The brown-rumped foliage-gleaner is 16 to 19 cm long and weighs 27 to 32 g. It is one of the smaller members of its genus and has a shortish and heavy bill. The sexes have the same plumage. Adults have a mostly rich dark brown face with a few buff streaks on the ear coverts, grizzled brownish and grayish lores, and an ochraceous malar area. Their crown is rich brown with some faint pale spots on the forehead. Their back and rump are rich brown that blends to chestnut-tinged brown uppertail coverts. Their wing has dull ochraceous at the bend, dark reddish brown coverts, and somewhat more rufescent flight feathers. Their tail is dull reddish brown. Their throat is dull tawny-buff that becomes light brown on the breast and belly. Their sides and flanks are darker brown and their undertail coverts pale rufescent brown. Their iris is dark red to orange, their maxilla dark grayish to blackish, their mandible pale gray to grayish brown, and their legs and feet olive-gray to greenish gray. Juveniles have thin dark edges on their crown feathers and a paler throat and darker and browner underparts than adults.

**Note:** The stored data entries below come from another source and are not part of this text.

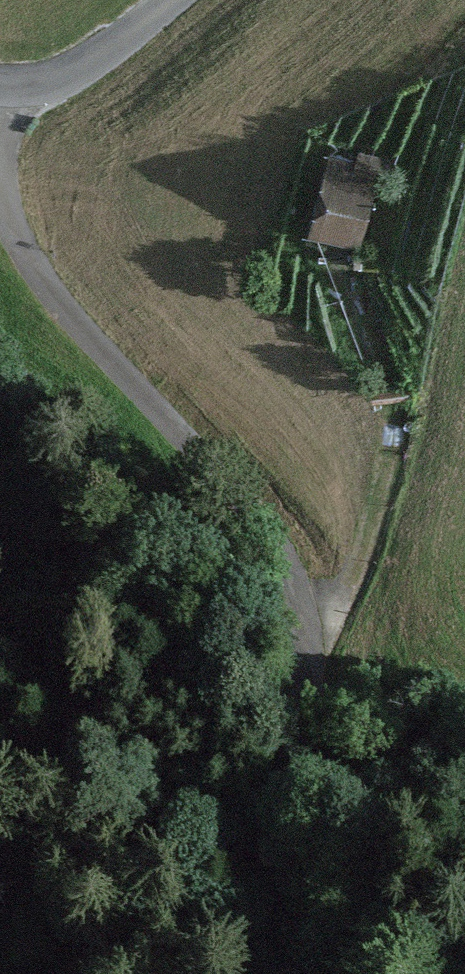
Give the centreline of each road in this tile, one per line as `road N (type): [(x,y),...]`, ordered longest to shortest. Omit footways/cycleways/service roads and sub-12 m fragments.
road 1 (track): [(0,187),(22,244),(70,316),(267,539),(301,601),(308,686),(284,804),(286,882)]
road 2 (tertiary): [(0,88),(45,84),(80,69),(172,0)]

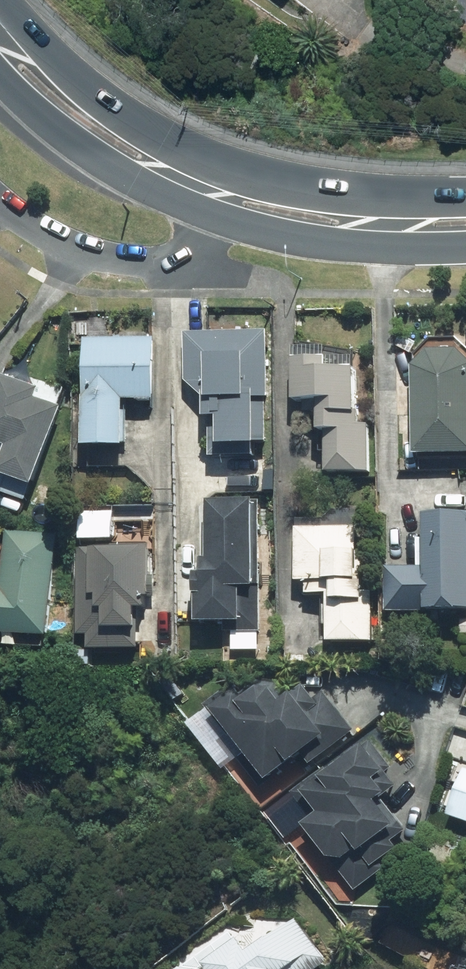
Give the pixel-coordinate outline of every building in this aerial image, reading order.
[(435,7),(465,9),(465,0),(435,0),(435,7)] [(192,380),(213,398),(216,458),(259,456),(258,446),(271,446),(268,395),(276,395),(272,327),(189,331),(192,380)] [(134,400),(164,399),(163,335),(90,336),(92,443),(135,442),(134,400)] [(439,341),(424,357),(423,451),(465,452),(465,342),(439,341)] [(298,365),(296,402),(307,402),(307,411),(328,412),(327,436),(334,436),(333,471),(377,472),(379,420),(365,420),(367,364),(344,364),(345,353),(298,352),(298,365)] [(40,396),(43,387),(0,375),(0,437),(17,441),(3,490),(33,499),(37,483),(45,485),(68,403),(40,396)] [(256,620),(255,586),(266,585),(263,496),(215,498),(217,572),(201,572),(203,621),(256,620)] [(86,509),(86,542),(121,542),(122,509),(86,509)] [(302,580),(313,580),(314,592),(335,592),(336,643),(381,642),(380,578),(371,579),(371,545),(365,545),(364,509),(300,510),(302,580)] [(430,511),(430,564),(392,564),(392,608),(465,608),(465,511),(430,511)] [(58,634),(62,533),(11,530),(7,632),(58,634)] [(147,607),(160,607),(161,543),(121,542),(86,542),(82,541),(81,631),(97,631),(97,651),(147,652),(147,607)] [(276,679),(254,697),(243,682),(212,706),(236,737),(241,733),(254,750),(244,758),(269,790),(337,737),(342,744),(361,730),(330,691),(319,699),(310,687),(292,700),(276,679)] [(294,789),(303,799),(319,818),(309,826),(364,890),(389,868),(374,849),(407,821),(390,801),(398,794),(384,777),(397,766),(374,738),(332,774),(324,764),(294,789)] [(456,813),(463,815),(465,817),(465,785),(456,813)] [(332,958),(299,919),(242,919),(207,949),(183,968),(319,968),(332,958)]
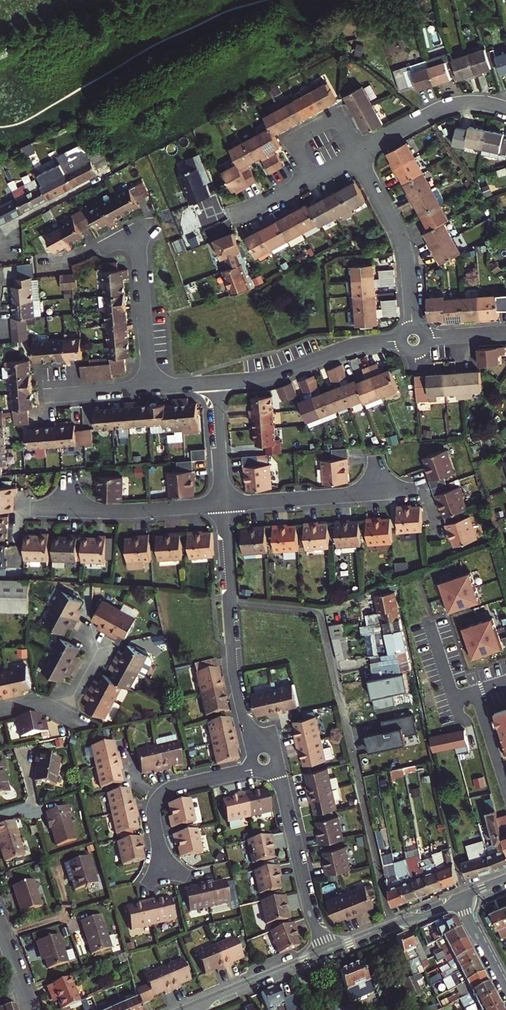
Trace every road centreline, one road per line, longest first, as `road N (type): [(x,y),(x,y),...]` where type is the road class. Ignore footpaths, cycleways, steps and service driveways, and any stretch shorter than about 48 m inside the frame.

==Distribution and habitat==

The brown-rumped foliage-gleaner has a disjunct distribution in the western Amazon Basin. One population is found around where southwestern Colombia, eastern Ecuador, and northern Peru meet. The other is found in a band in southeastern Peru, northern Bolivia, and west-central Brazil. Despite this separation, the populations are essentially phenotypically identical. The species inhabits tropical evergreen forest, usually on floodplains (both várzea and terra firme), and almost always in or near thickets of Guadua bamboo. In elevation it mostly ranges between 300 and 500 m and locally occurs up to 600 m.

==Behavior==
===Movement===

The brown-rumped foliage-gleaner is a year-round resident throughout its range.

===Feeding===

The brown-rumped foliage-gleaner feeds mostly on a variety of insects and spiders; small tree frogs have also been recorded in its diet. It regularly joins mixed-species feeding flocks. It forages from the forest's undergrowth to its lower mid-storey, acrobatically gleaning and pulling prey from debris and clumps of dead leaves.

===Breeding===

Nothing is known about the brown-rumped foliage-gleaner's breeding biology.

===Vocalization===

The brown-rumped foliage-gleaner's song is "a fast, rhythmic 'whip, whip, whudidididit-wrrrrrr', or staccato burst of upward-inflected notes, 'whe-de-de-de-de-de-de', slightly descending at [the] end".

==Status==

The IUCN has assessed the brown-rumped foliage-gleaner as being of Least Concern. It has a fairly large range, but its population size is not known and is believed to be decreasing. No immediate threats have been identified. It is considered rare to uncommon through its range. It occurs in at least one protected area, Manú National Park.